Retirees’ event: a journey of discovery in Kaiseraugst

The Roche Employees' Association (AVR) is holding its retirees' event four times this year: twice last weekend, twice next weekend. A total of 1,081 people have registered for it.

Participants on Saturday 22 June got their first surprise as soon as they arrived on the Roche site in Kaiseraugst. It wasn't just coffee and croissants waiting for them in Building 218: at 9 a.m. the entire Roche Big Band struck up to welcome them.

They then moved to the auditorium, where they were greeted by Adnan Tanglay, President of AVR Basel, Reto Buholzer, President of the AVR Central Switzerland branch, and Roland Frank, President of the Roche Pensioners' Association. They were then shown a time-lapse film bringing home to them the unbelievable progress made at the Kaiseraugst site. In his address Jürg Erismann, Head of the Basel/Kaiseraugst site, gave them the accompanying figures. Seven new buildings appeared here in five years, in which Roche invested a billion francs.

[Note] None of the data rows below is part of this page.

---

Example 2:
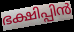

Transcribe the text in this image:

ഭക്ഷിപ്പിൻ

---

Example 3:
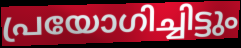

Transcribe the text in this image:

പ്രയോഗിച്ചിട്ടും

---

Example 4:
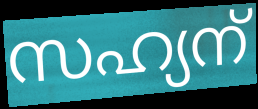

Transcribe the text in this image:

സഹ്യന്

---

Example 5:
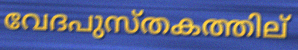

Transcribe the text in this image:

വേദപുസ്തകത്തില്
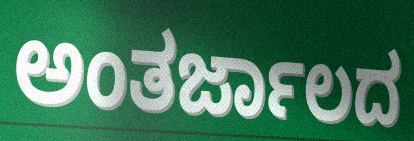
ಅಂತರ್ಜಾಲದ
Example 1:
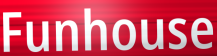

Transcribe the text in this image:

Funhouse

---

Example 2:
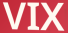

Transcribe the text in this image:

VIX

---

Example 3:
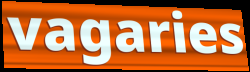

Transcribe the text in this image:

vagaries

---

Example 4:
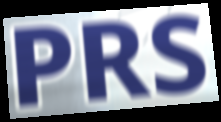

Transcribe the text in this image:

PRS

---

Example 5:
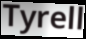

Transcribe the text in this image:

Tyrell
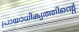
പ്രായാധിക്യത്തിന്റെ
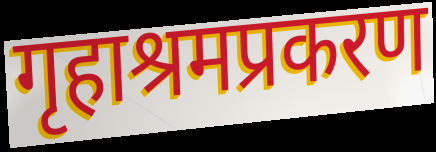
गृहाश्रमप्रकरण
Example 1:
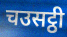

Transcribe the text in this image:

चउसट्ठी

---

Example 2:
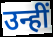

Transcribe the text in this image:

उन्हीं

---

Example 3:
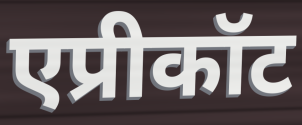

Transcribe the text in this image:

एप्रीकॉट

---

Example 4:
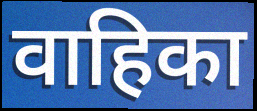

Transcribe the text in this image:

वाहिका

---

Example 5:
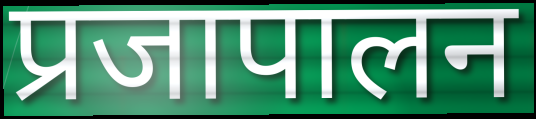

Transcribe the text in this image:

प्रजापालन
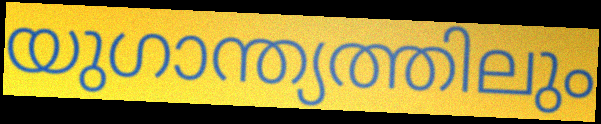
യുഗാന്ത്യത്തിലും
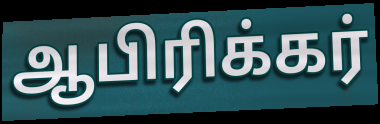
ஆபிரிக்கர்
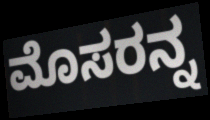
ಮೊಸರನ್ನ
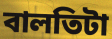
বালতিটা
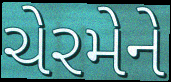
ચેરમેને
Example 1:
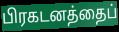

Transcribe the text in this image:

பிரகடனத்தைப்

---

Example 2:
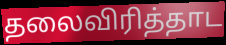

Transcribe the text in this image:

தலைவிரித்தாட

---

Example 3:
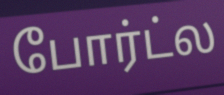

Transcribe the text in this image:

போர்ட்ல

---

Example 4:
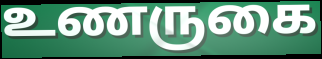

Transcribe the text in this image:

உணருகை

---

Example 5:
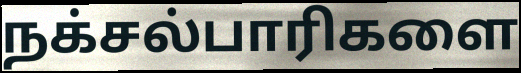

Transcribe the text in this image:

நக்சல்பாரிகளை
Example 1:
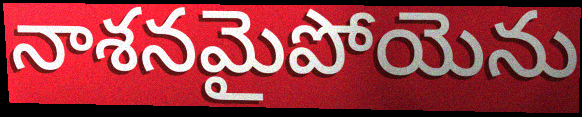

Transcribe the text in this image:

నాశనమైపోయెను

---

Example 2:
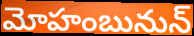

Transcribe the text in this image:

మోహంబునున్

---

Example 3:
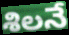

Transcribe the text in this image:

శిలనే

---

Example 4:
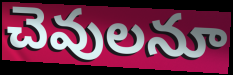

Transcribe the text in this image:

చెవులనూ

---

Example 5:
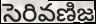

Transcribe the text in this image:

సెరివణిజ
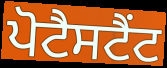
ਪੋਟੈਸਟੈਂਟ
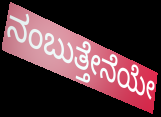
ನಂಬುತ್ತೇನೆಯೇ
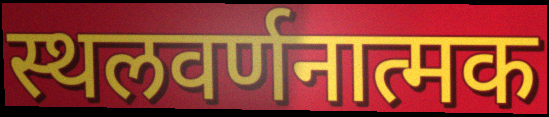
स्थलवर्णनात्मक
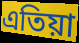
এতিয়া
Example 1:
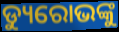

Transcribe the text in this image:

ଡ୍ୟୁରୋଭଙ୍କୁ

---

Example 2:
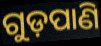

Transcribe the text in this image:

ଗୁଡ଼ପାଣି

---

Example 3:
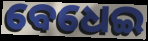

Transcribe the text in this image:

ବେଧେଇ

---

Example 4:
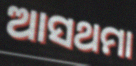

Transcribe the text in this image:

ଆସଥମା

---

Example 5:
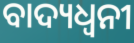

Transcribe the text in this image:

ବାଦ୍ୟଧ୍ୱନୀ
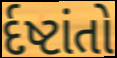
ર્દષ્ટાંતો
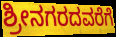
ಶ್ರೀನಗರದವರೆಗೆ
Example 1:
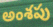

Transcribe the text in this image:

అంశపు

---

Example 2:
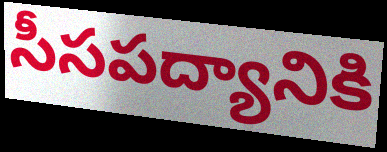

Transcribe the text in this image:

సీసపద్యానికి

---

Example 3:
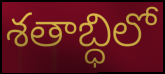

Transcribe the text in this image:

శతాబ్ధిలో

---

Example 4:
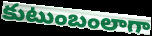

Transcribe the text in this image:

కుటుంబంలాగా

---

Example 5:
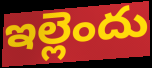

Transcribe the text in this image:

ఇల్లెందు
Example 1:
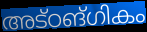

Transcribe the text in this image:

അട്ഠങ്ഗികം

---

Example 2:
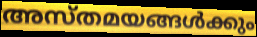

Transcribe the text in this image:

അസ്തമയങ്ങൾക്കും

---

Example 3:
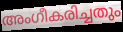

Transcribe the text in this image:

അംഗീകരിച്ചതും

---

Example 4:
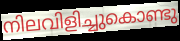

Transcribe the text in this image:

നിലവിളിച്ചുകൊണ്ടു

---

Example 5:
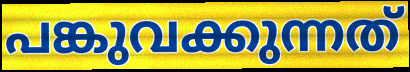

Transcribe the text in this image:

പങ്കുവക്കുന്നത്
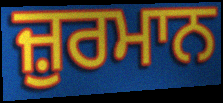
ਜ਼ੁਰਮਾਨ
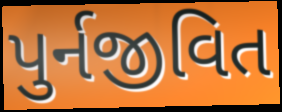
પુર્નજીવિત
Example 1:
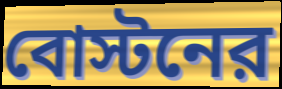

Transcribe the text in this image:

বোস্টনের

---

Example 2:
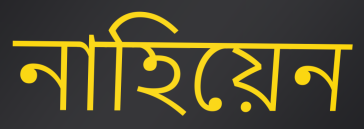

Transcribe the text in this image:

নাহিয়েন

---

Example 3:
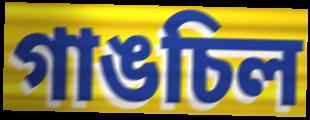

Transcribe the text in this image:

গাঙচিল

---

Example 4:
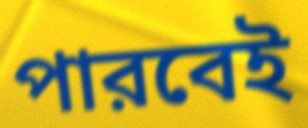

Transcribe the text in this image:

পারবেই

Some 2,800 people work here today, while in 1980 there were just 200. "Where the auditorium is today", Jürg recalled, "there used to be a car park with a parking deck." The nature of the site's activities has changed, too – from diagnostics and vitamins in the past to IT, the Learning Center and the processing of active ingredients into finished products today.

Participants were able to form their own impressions on the tour that followed. Volunteers divided them into small groups and showed them around the new buildings, at each of which they were given information by specialists. Snacks were available between buildings, accompanied by music from Eva Wine & Jazz.

To most participants, the Learning Center in Building 257 probably felt strange. A terminal with a digital console and display boards – and refreshments[CK{1] – is surrounded by impulse spaces for group work and learning landscapes. "Traditional classroom instruction is more or less out," said Markus Stihl, the manager responsible for the Learning Center, who was accompanied by Marc Wittlin, a staff member in the OCM Learning & Adoption Department. "These days it's about enabling all individuals to get the training that suits their needs."

The Experio school laboratory in Building 229, which the group visited next, is also part of the Learning Center. Providing early support for the STEM professions (science, technology, engineering and mathematics), it is designed to give children and young people their first practical experience in this area. The lab is aimed at children in the fourth year of primary school, young people at the age when they choose a profession, and everyone in between. Roche also has plenty to offer in the way of apprenticeships. Dr Matthias Nettekoven, Head of Vocational Training, told participants that the company trains apprentices in a total of 14 professions, from chemical lab technician to animal technician.

In Building 256, conversely, it was all about architecture. One of the three buildings that form the "Home for IT", Building 256 was created by Basel architects Nissen und Wentzlaff. The two tango stairs – long ago nicknamed "Harry Potter” stairs by Roche employees – are an eyecatcher here. "Each weighs 15 tonnes," Regine Hohmann of the building department told the visitors. "They had to be lifted into the building by crane." The participants had a very practical question: they wanted to know what Activity Based Working (ABW) looks like at Roche. They got the answer on a visit to an office implementing the concept, and in Building 255 they were shown a film with more information about it. The ABW means that employees no longer have assigned desks, and can look for a free workstation when they arrive in the morning. "They all have felt boxes for personal items," explained IT staff members Stefan Gunzinger, Giuseppe Praiano and Dario Celant. "They keep them with them during the day, and store them in lockers in the evening."

Building 255 also houses the Innovation Lab. "People with good ideas often used to get nowhere with them," said Harald Witzig, its Director – "because their line managers weren't interested, for example, or because there was no time to work on them." The Innovation Lab is intended to serve as a first port of call, identifying ideas that are relevant to the company and helping creative staff to implement them.

After all this information the retirees – 269 of whom had registered for the day – were more than ready for lunch. The staff restaurant in Building 206 served up a three-course meal with a main course of veal ribeye steak, morel and cream sauce, spring vegetables and roast potatoes. Background musical entertainment was provided by the Querblechlein brass ensemble. Over lunch participants recalled their impressions of the day: "I don't suppose it's all as wonderful as it sounds", said Andreas Maurer – "but Roche is doing a lot for the future, the company is on the move. People must be happy to work here." And Mario Caravatti, his former colleague in Diagnostics, added: "All the company can do is create the right conditions. What people actually achieve is up to them."